**CONSIGNE**
Convertissez toutes les lignes ci-dessous en un tableau Markdown à deux colonnes, « Numéro » et « Texte », en numérotant dans l'ordre chaque ligne non vide. N'incluez pas les images dans votre réponse.

**LIGNES À TRAITER**
----------------------------------------
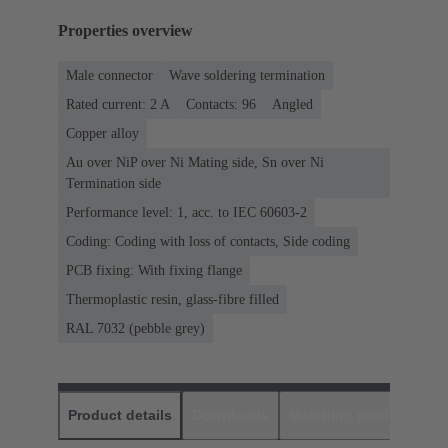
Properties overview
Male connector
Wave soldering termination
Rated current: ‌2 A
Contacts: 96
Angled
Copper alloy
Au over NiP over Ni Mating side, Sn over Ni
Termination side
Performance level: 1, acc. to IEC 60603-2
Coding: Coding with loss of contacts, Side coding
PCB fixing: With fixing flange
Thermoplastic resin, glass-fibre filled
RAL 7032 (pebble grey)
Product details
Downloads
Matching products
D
----------------------------------------
**RÉPONSE RÉDIGÉE**
| Numéro | Texte |
|---|---|
| 1 | Properties overview |
| 2 | Male connector |
| 3 | Wave soldering termination |
| 4 | Rated current: ‌2 A |
| 5 | Contacts: 96 |
| 6 | Angled |
| 7 | Copper alloy |
| 8 | Au over NiP over Ni Mating side, Sn over Ni |
| 9 | Termination side |
| 10 | Performance level: 1, acc. to IEC 60603-2 |
| 11 | Coding: Coding with loss of contacts, Side coding |
| 12 | PCB fixing: With fixing flange |
| 13 | Thermoplastic resin, glass-fibre filled |
| 14 | RAL 7032 (pebble grey) |
| 15 | Product details |
| 16 | Downloads |
| 17 | Matching products |
| 18 | D |